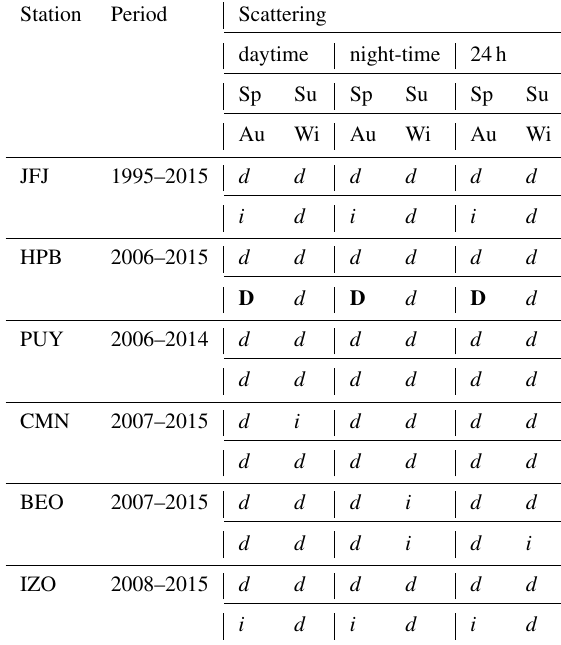
Table 3. Daytime (08:00 to 16:00GMT) and night-time (21:00 to 05:00GMT) σ sp trends by season calculated for the periods con- sidered in this work. Sp is spring, Su is summer, Au is autumn and Wi is winter. Trends are considered statistically significant at a p value of < 0.05. Statistically significant increasing or decreas- ing trends are highlighted with capital bold I and D letters. Non- statistically significant increasing or decreasing trends are high- lighted with lower case italic i and d letters.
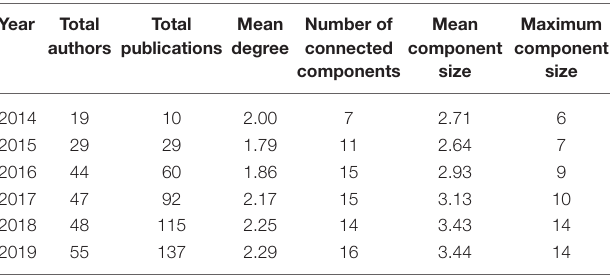
TABLE 3 | Network statistics for workshop participants’ publication coauthorship network, 2014–2019.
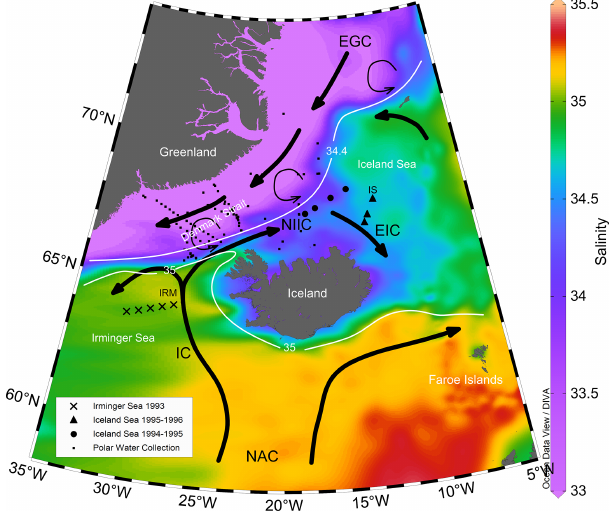
Figure 1. Mean July to September surface salinity in the vicin- ity of Iceland. The S = 35 isohaline marks the boundary between northward-flowing Atlantic Water and southward-flowing cold Arc- tic Water and low-salinity Polar Water. Stations in the Irminger Sea are marked with × , and stations in the Iceland Sea are marked with • for 1994–1995 and (cid:78) for 1995–1996 observations. Collection of Polar Water stations in 1983–2012 are marked with (cid:4) . IRM and IS mark the location of time series stations. NAC: North Atlantic Cur- rent; IC: Irminger Current; NIIC: North Iceland Irminger Current; EIC: East Icelandic Current; EGC: East Greenland Current. Map based on the NISE dataset (Nilsen et al., 2008) and drawn using the Ocean Data View programme (Schlitzer,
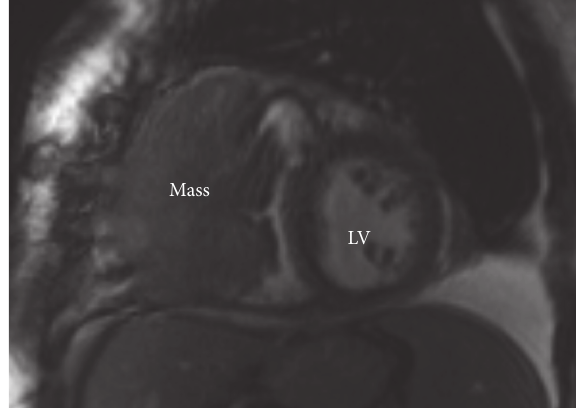
Figure 4: Cardiac MRI image showing a parasternal short axis view at the level of the papillary muscles demonstrates a large mass in the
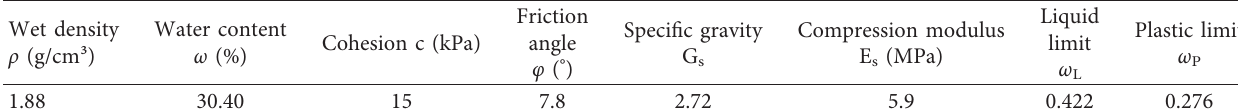
Figure 2: Ground subsidence (a) and damage (b) caused by deficiencies in concrete-encased underground electrical duct banks. Table 1: Physical and mechanical properties of soil.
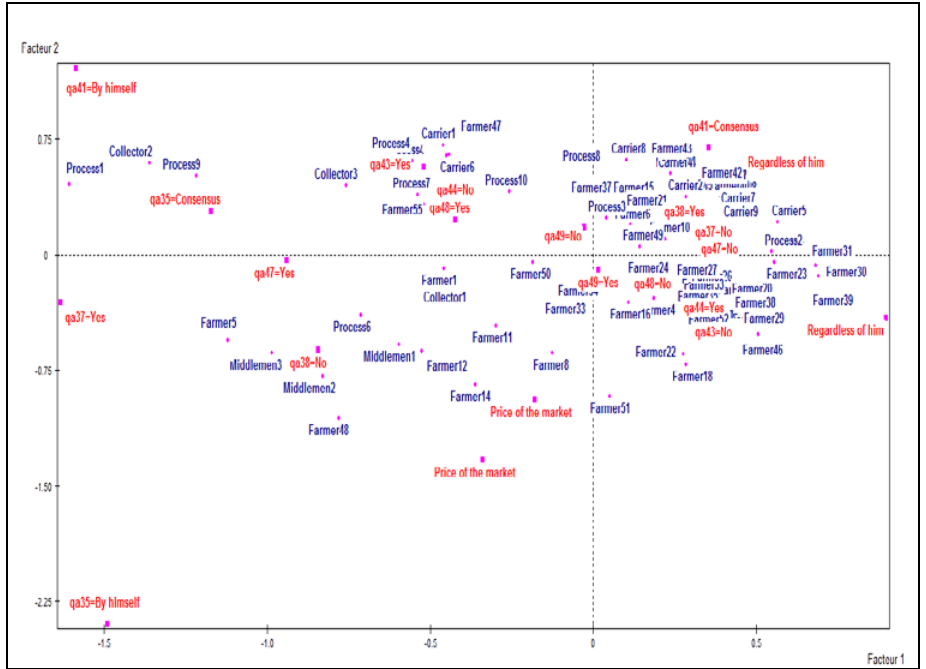
Figure 6. Influence levels of the different nodes of the peanut value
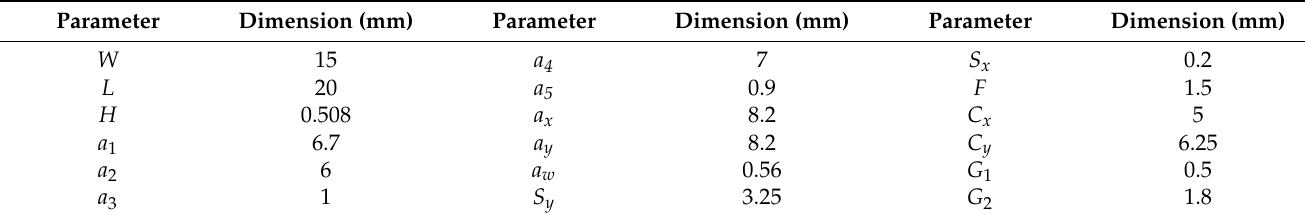
Figure 1. Configuration of the proposed antenna: ( a ) Front view and ( b ) side view. Table 1. Optimized parameters of the antenna. Table 1. Optimized parameters of the antenna.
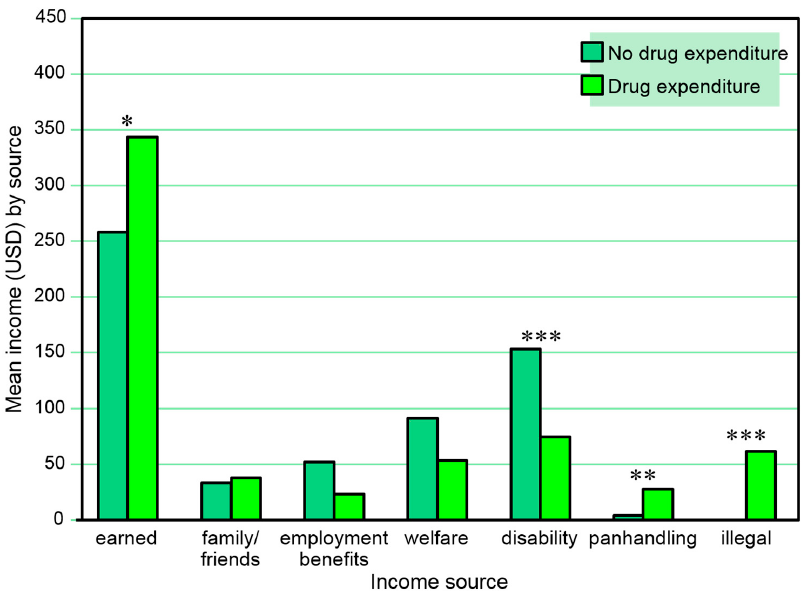
Figure 7. Total amounts earned from various 30-day income sources among those with and without 30-day drug expenditures across three interviews. * p ≤ 0.05, ** p ≤ 0.01, *** p ≤ 0.001. Table 8. Amounts earned from various 30-day income sources among those with and without 30-day drug expenditures in the same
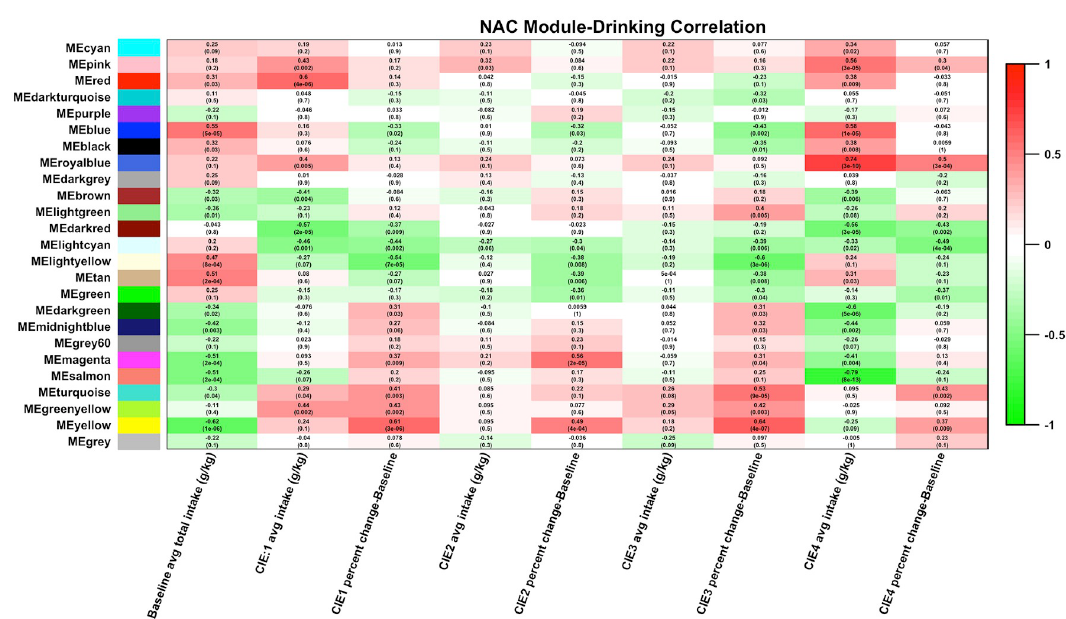
Fig 8. Heatmap of correlation between NAC modules and ethanol intake. Module eigengene (ME) values (1st principal component of gene expression) were correlated to ethanol intake measures. Cell color indicates strength of correlation (green = negative correlation, red = positive correlation).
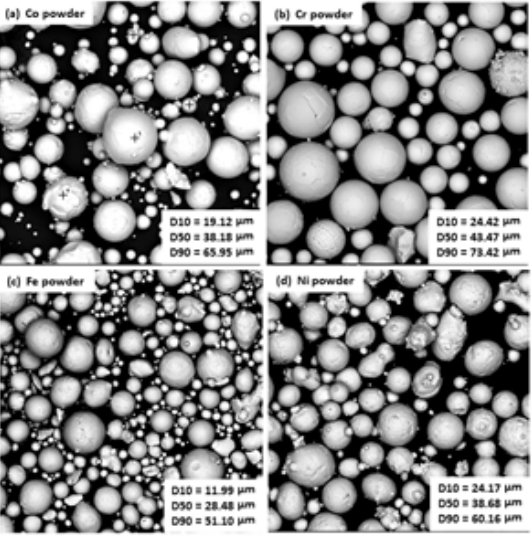
Figure 1. SEM (scanning electron microscope) image and particle size distribution of elemental powder. ( a ) cobalt powder ( b ) chromium powder ( c ) iron powder ( d ) nickel powder.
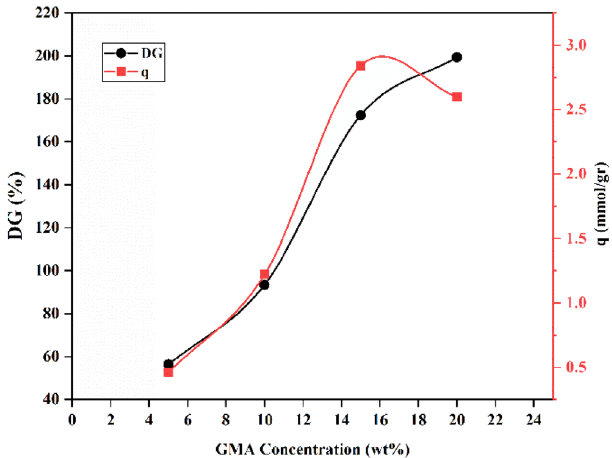
Figure 6. Effect of GMA concentration on (DG%) and adsorption capacity (q).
-=-=-
### Try it
From the line with "Fig 8. Heatmap" to the last line above, restate each line word for word, but skip the pictures.

### Finished exercise
Fig 8. Heatmap of correlation between NAC modules and ethanol intake. Module eigengene (ME) values (1st principal component of gene expression) were correlated to ethanol intake measures. Cell color indicates strength of correlation (green = negative correlation, red = positive correlation).
Figure 1. SEM (scanning electron microscope) image and particle size distribution of elemental powder. ( a ) cobalt powder ( b ) chromium powder ( c ) iron powder ( d ) nickel powder.
Figure 6. Effect of GMA concentration on (DG%) and adsorption capacity (q).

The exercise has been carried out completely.